━━━━━ Supplied information

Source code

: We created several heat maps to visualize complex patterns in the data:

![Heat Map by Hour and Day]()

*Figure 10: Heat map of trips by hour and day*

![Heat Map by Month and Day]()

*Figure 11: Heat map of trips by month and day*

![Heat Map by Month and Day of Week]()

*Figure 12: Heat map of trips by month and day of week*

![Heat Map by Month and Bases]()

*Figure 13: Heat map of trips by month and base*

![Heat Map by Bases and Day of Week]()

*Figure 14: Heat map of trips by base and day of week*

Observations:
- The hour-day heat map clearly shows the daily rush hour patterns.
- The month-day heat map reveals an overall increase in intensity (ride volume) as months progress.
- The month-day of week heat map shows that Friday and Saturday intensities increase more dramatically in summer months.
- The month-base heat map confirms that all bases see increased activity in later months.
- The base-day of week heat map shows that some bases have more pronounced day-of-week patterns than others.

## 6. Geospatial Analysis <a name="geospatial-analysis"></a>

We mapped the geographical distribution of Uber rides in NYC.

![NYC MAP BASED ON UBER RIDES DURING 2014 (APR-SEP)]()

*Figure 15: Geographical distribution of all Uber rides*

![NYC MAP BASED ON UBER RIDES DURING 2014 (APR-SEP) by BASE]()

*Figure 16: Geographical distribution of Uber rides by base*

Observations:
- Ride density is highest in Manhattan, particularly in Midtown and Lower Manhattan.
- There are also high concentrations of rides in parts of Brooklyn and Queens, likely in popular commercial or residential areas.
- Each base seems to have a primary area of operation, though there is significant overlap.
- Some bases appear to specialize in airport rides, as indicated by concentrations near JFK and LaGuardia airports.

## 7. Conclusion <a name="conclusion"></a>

━━━━━━━━━━
━━━━━ Supplied information

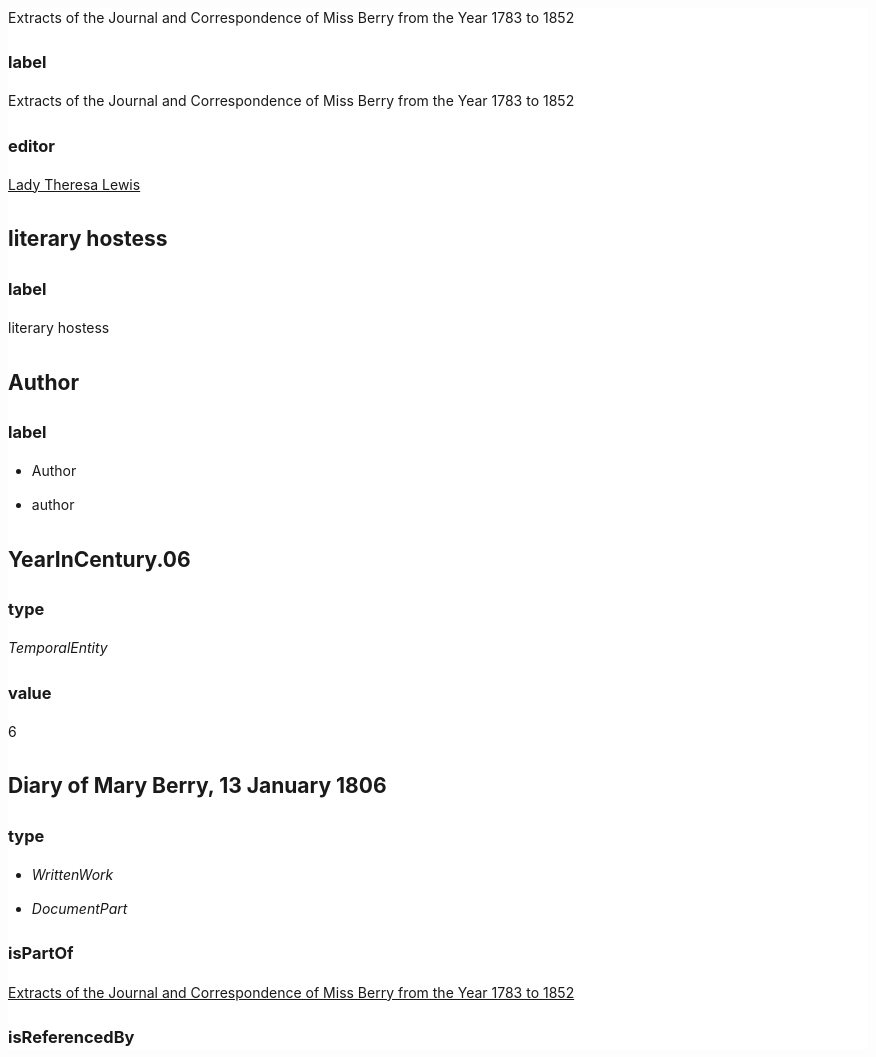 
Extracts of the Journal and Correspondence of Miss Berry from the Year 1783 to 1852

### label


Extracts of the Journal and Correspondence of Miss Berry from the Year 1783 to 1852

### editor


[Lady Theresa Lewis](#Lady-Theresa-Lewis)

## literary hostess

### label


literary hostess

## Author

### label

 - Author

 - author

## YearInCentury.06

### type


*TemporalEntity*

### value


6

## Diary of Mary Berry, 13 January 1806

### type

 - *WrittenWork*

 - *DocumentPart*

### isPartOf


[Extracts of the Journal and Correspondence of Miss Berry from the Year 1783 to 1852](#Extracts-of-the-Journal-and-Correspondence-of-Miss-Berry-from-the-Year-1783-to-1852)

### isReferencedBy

━━━━━━━━━━

[What you should do] Output the lines of the items verbatim, from the line with "Source code" up to and including the line with "- Some bases".

[Answer for this exercise]
Source code

: We created several heat maps to visualize complex patterns in the data:

![Heat Map by Hour and Day]()

*Figure 10: Heat map of trips by hour and day*

![Heat Map by Month and Day]()

*Figure 11: Heat map of trips by month and day*

![Heat Map by Month and Day of Week]()

*Figure 12: Heat map of trips by month and day of week*

![Heat Map by Month and Bases]()

*Figure 13: Heat map of trips by month and base*

![Heat Map by Bases and Day of Week]()

*Figure 14: Heat map of trips by base and day of week*

Observations:
- The hour-day heat map clearly shows the daily rush hour patterns.
- The month-day heat map reveals an overall increase in intensity (ride volume) as months progress.
- The month-day of week heat map shows that Friday and Saturday intensities increase more dramatically in summer months.
- The month-base heat map confirms that all bases see increased activity in later months.
- The base-day of week heat map shows that some bases have more pronounced day-of-week patterns than others.

## 6. Geospatial Analysis <a name="geospatial-analysis"></a>

We mapped the geographical distribution of Uber rides in NYC.

![NYC MAP BASED ON UBER RIDES DURING 2014 (APR-SEP)]()

*Figure 15: Geographical distribution of all Uber rides*

![NYC MAP BASED ON UBER RIDES DURING 2014 (APR-SEP) by BASE]()

*Figure 16: Geographical distribution of Uber rides by base*

Observations:
- Ride density is highest in Manhattan, particularly in Midtown and Lower Manhattan.
- There are also high concentrations of rides in parts of Brooklyn and Queens, likely in popular commercial or residential areas.
- Each base seems to have a primary area of operation, though there is significant overlap.
- Some bases appear to specialize in airport rides, as indicated by concentrations near JFK and LaGuardia airports.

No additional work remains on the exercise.